As Blagojevich was beginning to feel serious heat earlier this year from the Rezko trial, Blagojevich tried to throw Obama under the bus they had both ridden in the past.
 
“And then you deal with all the incoming that comes along with it, whether you’re a governor of a state like Illinois, or a presidential candidate, or an attorney general, or a lieutenant governor, or a speaker of the House or even Republicans who’ve also been the beneficiaries of some of Mr.
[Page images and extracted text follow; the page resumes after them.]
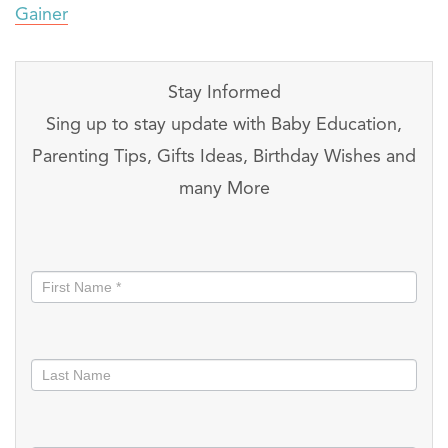
Gainer
Stay Informed
Sing up to stay update with Baby Education,
Parenting Tips, Gifts Ideas, Birthday Wishes and
many More
Stay
informed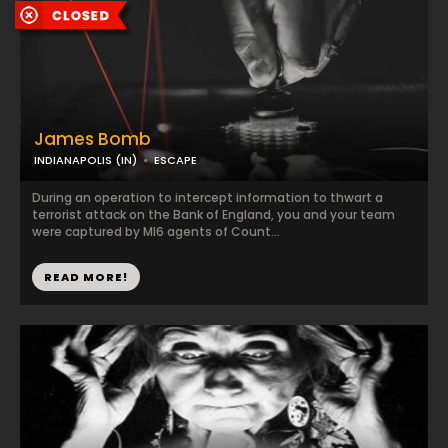
James Bomb
INDIANAPOLIS (IN)
ESCAPE
During an operation to intercept information to thwart a
terrorist attack on the Bank of England, you and your team
were captured by MI6 agents of Count...
READ MORE!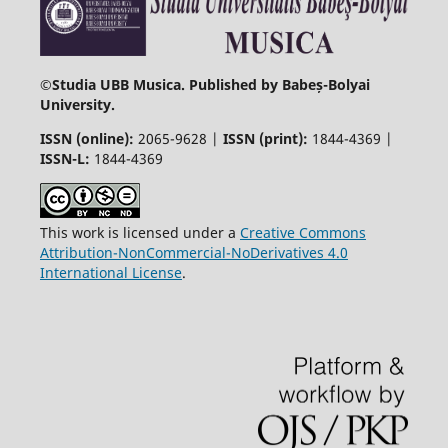
©
Studia UBB Musica. Published by Babeș-Bolyai
University.
ISSN (online):
2065-9628 |
ISSN (print):
1844-4369 |
ISSN-L:
1844-4369
This work is licensed under a
Creative Commons
Attribution-NonCommercial-NoDerivatives 4.0
International License
.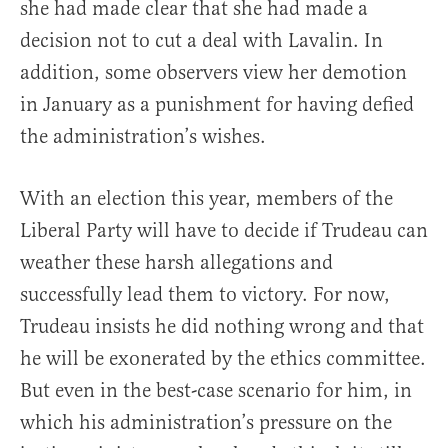
she had made clear that she had made a
decision not to cut a deal with Lavalin. In
addition, some observers view her demotion
in January as a punishment for having defied
the administration’s wishes.
With an election this year, members of the
Liberal Party will have to decide if Trudeau can
weather these harsh allegations and
successfully lead them to victory. For now,
Trudeau insists he did nothing wrong and that
he will be exonerated by the ethics committee.
But even in the best-case scenario for him, in
which his administration’s pressure on the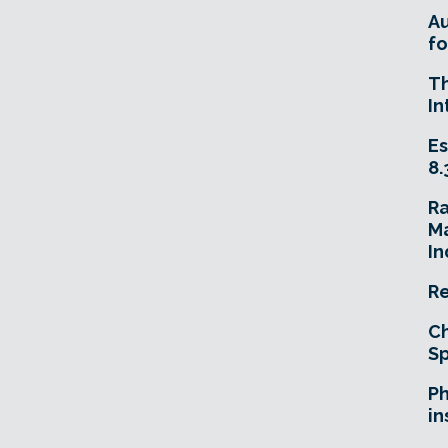
A
fo
T
In
Es
8.
R
Ma
In
Re
Ch
Sp
Ph
in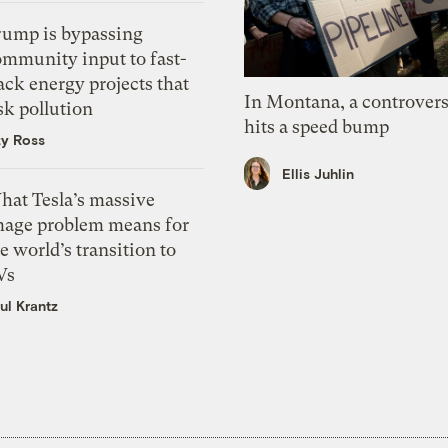
rump is bypassing
ommunity input to fast-
ack energy projects that
In Montana, a controvers
sk pollution
hits a speed bump
zy Ross
Ellis Juhlin
hat Tesla’s massive
mage problem means for
e world’s transition to
Vs
ul Krantz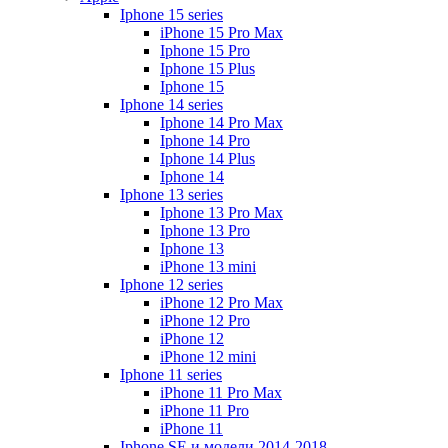
Iphone 15 series
iPhone 15 Pro Max
Iphone 15 Pro
Iphone 15 Plus
Iphone 15
Iphone 14 series
Iphone 14 Pro Max
Iphone 14 Pro
Iphone 14 Plus
Iphone 14
Iphone 13 series
Iphone 13 Pro Max
Iphone 13 Pro
Iphone 13
iPhone 13 mini
Iphone 12 series
iPhone 12 Pro Max
iPhone 12 Pro
iPhone 12
iPhone 12 mini
Iphone 11 series
iPhone 11 Pro Max
iPhone 11 Pro
iPhone 11
Iphone SE и модели 2014-2018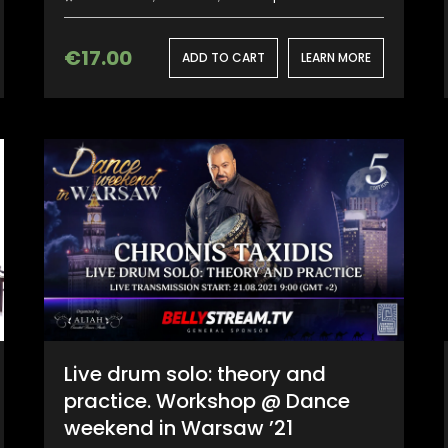
€
17.00
ADD TO CART
LEARN MORE
Live drum solo: theory and
practice. Workshop @ Dance
weekend in Warsaw ’21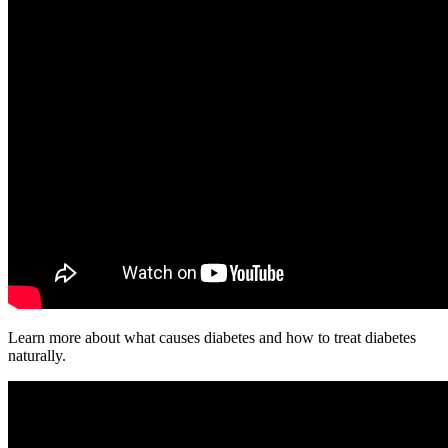
Learn more about what causes diabetes and how to treat diabetes
naturally.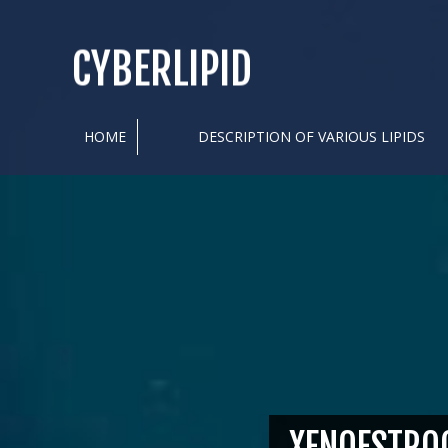
CYBERLIPID
HOME
DESCRIPTION OF VARIOUS LIPIDS
XENOESTRO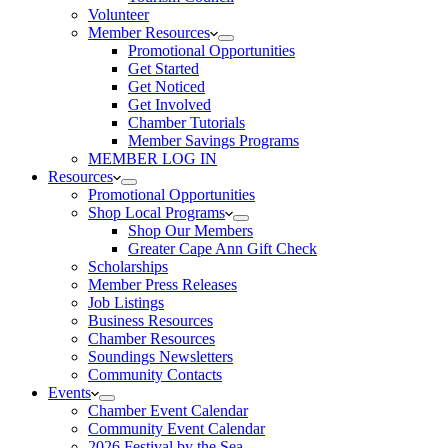
Volunteer
Member Resources
Promotional Opportunities
Get Started
Get Noticed
Get Involved
Chamber Tutorials
Member Savings Programs
MEMBER LOG IN
Resources
Promotional Opportunities
Shop Local Programs
Shop Our Members
Greater Cape Ann Gift Check
Scholarships
Member Press Releases
Job Listings
Business Resources
Chamber Resources
Soundings Newsletters
Community Contacts
Events
Chamber Event Calendar
Community Event Calendar
2026 Festival by the Sea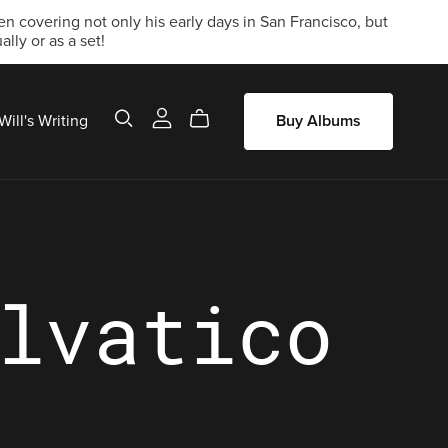
 covering not only his early days in San Francisco, but
lly or as a set!
Will's Writing
Buy Albums
lvatico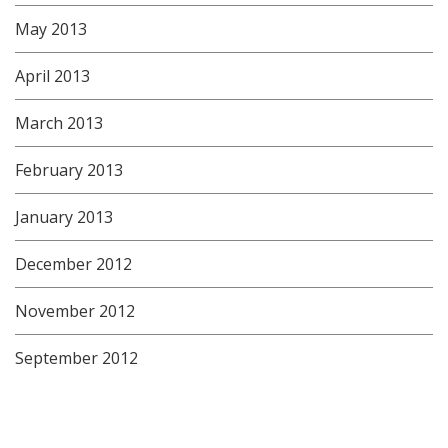
May 2013
April 2013
March 2013
February 2013
January 2013
December 2012
November 2012
September 2012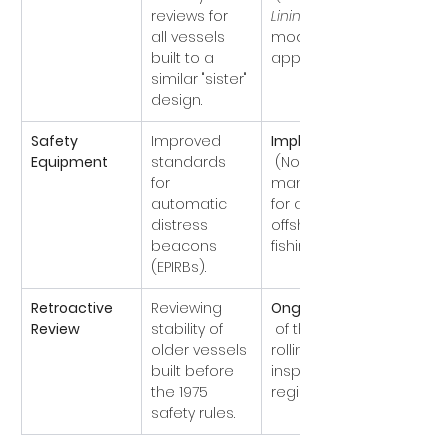
reviews for 
Lining
 was 
all vessels 
modified/scr
built to a 
apped).
similar "sister" 
design.
Safety 
Improved 
Implemented
Equipment
standards 
 (Now 
for 
mandatory 
automatic 
for all 
distress 
offshore 
beacons 
fishing boats).
(EPIRBs).
Retroactive 
Reviewing 
Ongoing
Review
stability of 
 of the MCA's 
older vessels 
rolling 
built before 
inspection 
the 1975 
regime).
safety rules.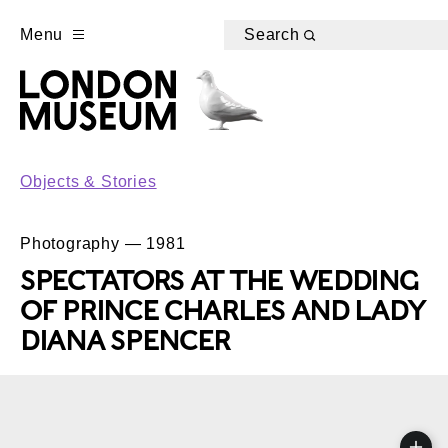
Menu
Search
Objects & Stories
Photography — 1981
SPECTATORS AT THE WEDDING
OF PRINCE CHARLES AND LADY
DIANA SPENCER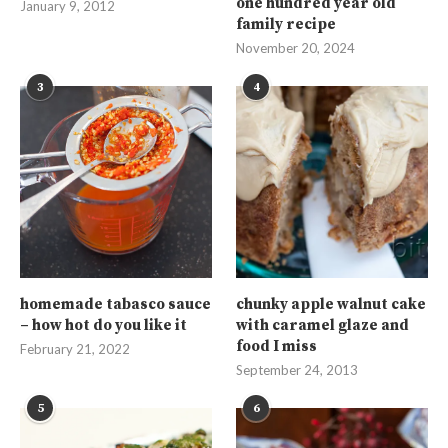
one hundred year old
January 9, 2012
family recipe
November 20, 2024
3
4
homemade tabasco sauce
chunky apple walnut cake
– how hot do you like it
with caramel glaze and
food I miss
February 21, 2022
September 24, 2013
5
6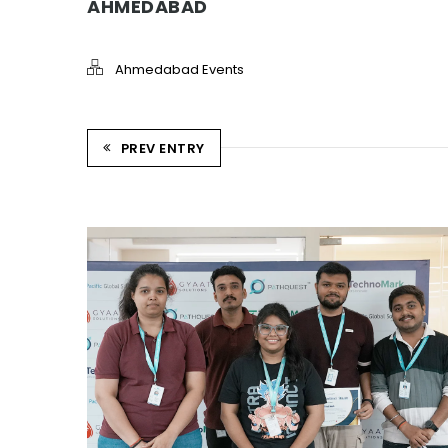
AHMEDABAD
Ahmedabad Events
PREV ENTRY
REWARD AND RECOGNITION
AHMEDABAD
Ahmedabad Events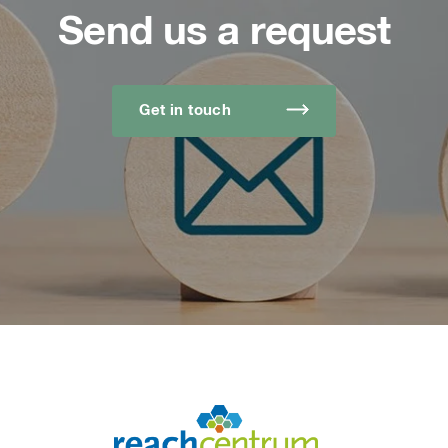
Send us a request
Get in touch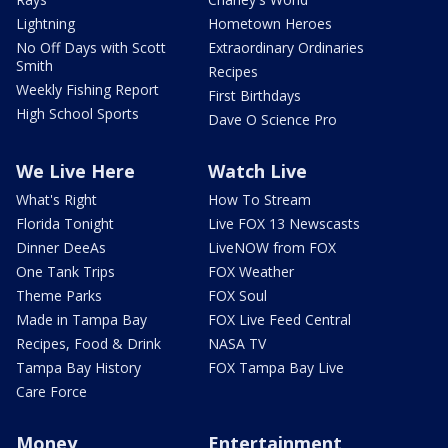
Lightning
Hometown Heroes
No Off Days with Scott
Extraordinary Ordinaries
Smith
Recipes
Weekly Fishing Report
First Birthdays
High School Sports
Dave O Science Pro
We Live Here
Watch Live
What's Right
How To Stream
Florida Tonight
Live FOX 13 Newscasts
Dinner DeeAs
LiveNOW from FOX
One Tank Trips
FOX Weather
Theme Parks
FOX Soul
Made in Tampa Bay
FOX Live Feed Central
Recipes, Food & Drink
NASA TV
Tampa Bay History
FOX Tampa Bay Live
Care Force
Money
Entertainment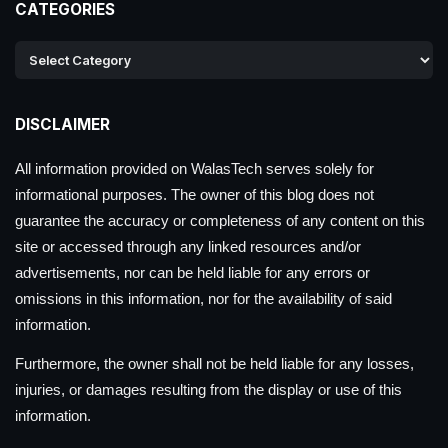
CATEGORIES
DISCLAIMER
All information provided on WalasTech serves solely for
informational purposes. The owner of this blog does not
guarantee the accuracy or completeness of any content on this
site or accessed through any linked resources and/or
advertisements, nor can be held liable for any errors or
omissions in this information, nor for the availability of said
information.
Furthermore, the owner shall not be held liable for any losses,
injuries, or damages resulting from the display or use of this
information.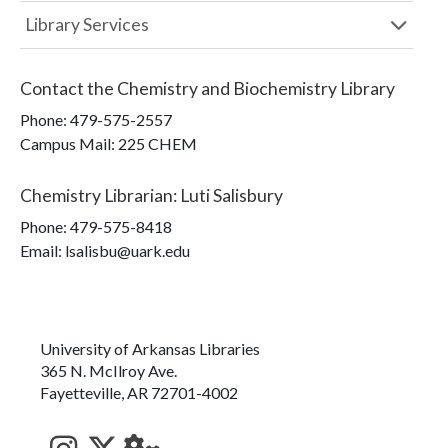
Library Services
Contact the
Chemistry and Biochemistry Library
Phone:
479-575-2557
Campus Mail
:
225 CHEM
Chemistry Librarian
:
Luti Salisbury
Phone:
479-575-8418
Email: lsalisbu@uark.edu
University of Arkansas Libraries
365 N. McIlroy Ave.
Fayetteville, AR 72701-4002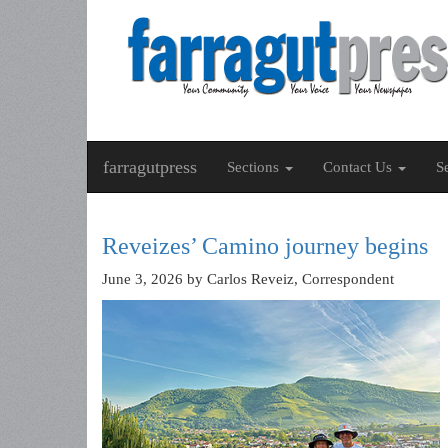
farragutpress
Sections
Contact Us
S
Reveizes’ Camino journey begins
June 3, 2026
by Carlos Reveiz, Correspondent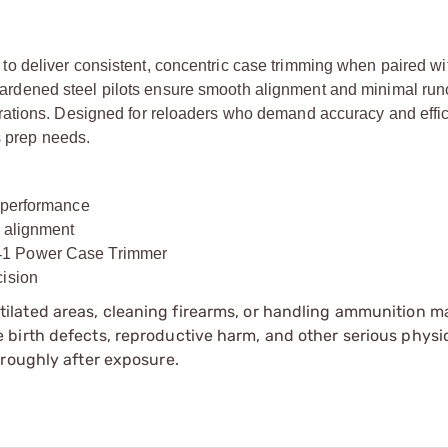
 deliver consistent, concentric case trimming when paired wi
ardened steel pilots ensure smooth alignment and minimal runo
rations. Designed for reloaders who demand accuracy and effic
s prep needs.
g performance
k alignment
‑
1 Power Case Trimmer
cision
tilated areas, cleaning firearms, or handling ammunition ma
irth defects, reproductive harm, and other serious physica
oroughly after exposure.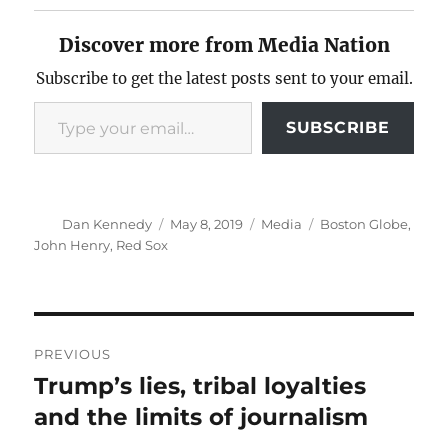
Discover more from Media Nation
Subscribe to get the latest posts sent to your email.
Type your email…
SUBSCRIBE
Author
Posted
Categories
Tags
Dan Kennedy
May 8, 2019
Media
Boston Globe
,
on
John Henry
,
Red Sox
Post
PREVIOUS
navigation
Trump’s lies, tribal loyalties
Previous
post:
and the limits of journalism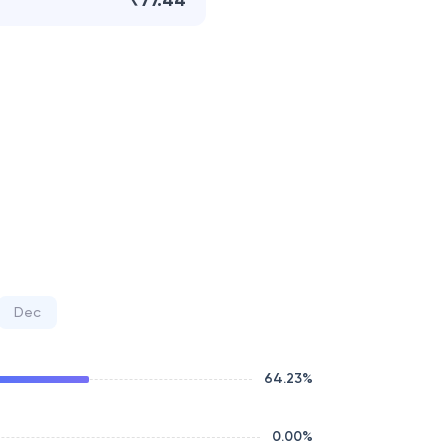
₹77.44
Dec
64.23
%
0.00
%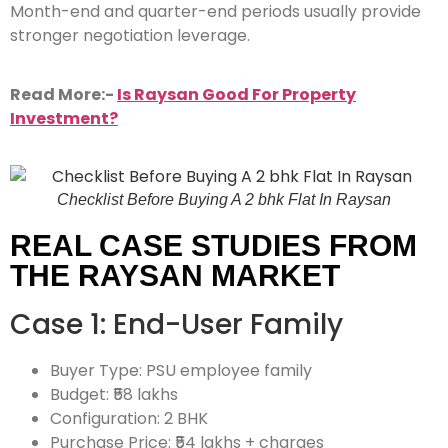
Month-end and quarter-end periods usually provide
stronger negotiation leverage.
Read More:-
Is Raysan Good For Property
Investment?
Checklist Before Buying A 2 bhk Flat In Raysan
REAL CASE STUDIES FROM
THE RAYSAN MARKET
Case 1: End-User Family
Buyer Type: PSU employee family
Budget: ₹58 lakhs
Configuration: 2 BHK
Purchase Price: ₹54 lakhs + charges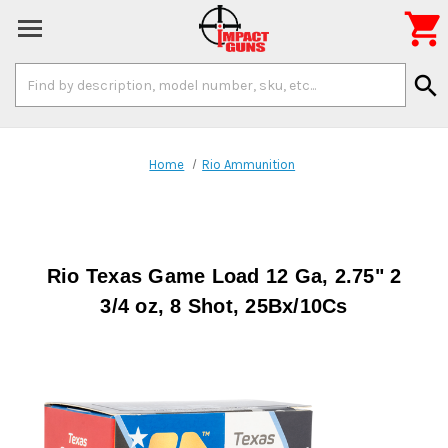

Search
search
Keyword:
Home
Rio Ammunition
Rio Texas Game Load 12 Ga, 2.75" 2
3/4 oz, 8 Shot, 25Bx/10Cs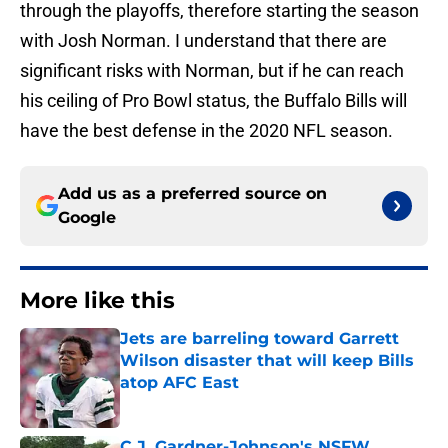
through the playoffs, therefore starting the season
with Josh Norman. I understand that there are
significant risks with Norman, but if he can reach
his ceiling of Pro Bowl status, the Buffalo Bills will
have the best defense in the 2020 NFL season.
Add us as a preferred source on
Google
More like this
Jets are barreling toward Garrett
Wilson disaster that will keep Bills
atop AFC East
Published by on Invalid Date
C.J. Gardner-Johnson's NSFW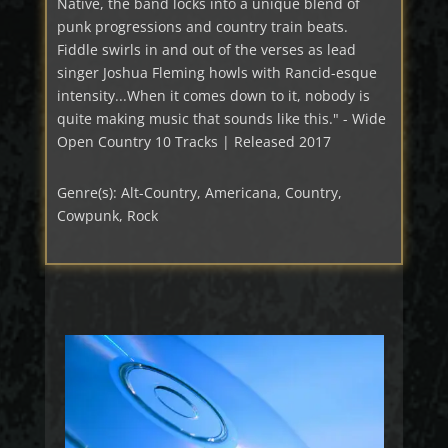
Native, the band locks into a unique blend of
punk progressions and country train beats.
Fiddle swirls in and out of the verses as lead
singer Joshua Fleming howls with Rancid-esque
intensity...When it comes down to it, nobody is
quite making music that sounds like this." - Wide
Open Country 10 Tracks | Released 2017
Genre(s): Alt-Country, Americana, Country,
Cowpunk, Rock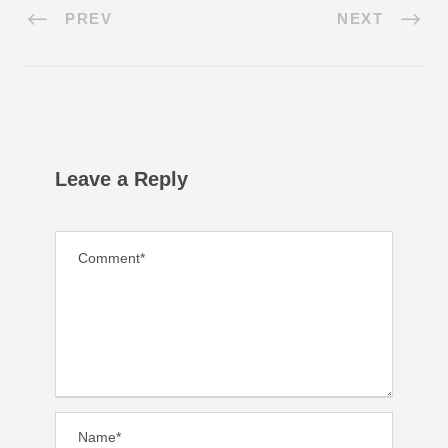
PREV
NEXT
Leave a Reply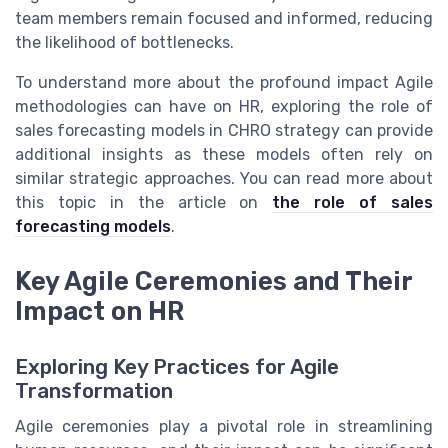
team members remain focused and informed, reducing
the likelihood of bottlenecks.
To understand more about the profound impact Agile
methodologies can have on HR, exploring the role of
sales forecasting models in CHRO strategy can provide
additional insights as these models often rely on
similar strategic approaches. You can read more about
this topic in the article on
the role of sales
forecasting models
.
Key Agile Ceremonies and Their
Impact on HR
Exploring Key Practices for Agile
Transformation
Agile ceremonies play a pivotal role in streamlining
Rezko’s help,” said Blagojevich during a January press conference.
 
More direct, but less titillating was Obama's service – along with his White House Chief of Staff Rahm Emanuel  -- as adviser to Blagojevich's successful gubernatorial bid in 2002.
 
In July, Emanuel told New Yorker magazine that he and Obama were top advisers to the 2002 Blagojevich campaign, something confirmed by a spokesman for the governor.
 
But David Wilhelm, who worked for Obama at the time, tired to put a little more daylight between the two men.
 
“There was an advisory council that was inclusive of Rahm and Barack but not limited to them,” said Wilhelm.
 
David Axelrod, Obama's chief strategist, once worked for Blagojevich, but chose not to help his run for governor.
 
"I was concerned about whether he was ready for … governing. I was concerned about some of the folks—I was concerned about how the race was being approached," said Axelrod.
 
From a distance, it appears that once Obama began in earnest to pursue his national political ambitions, he began to distance himself from the likes of Rezko and Blagojevich.
 
Up close it probably looks worse than that. But like a seasoned pro, Obama has been able to maintain plausible deniability of any malfeasance.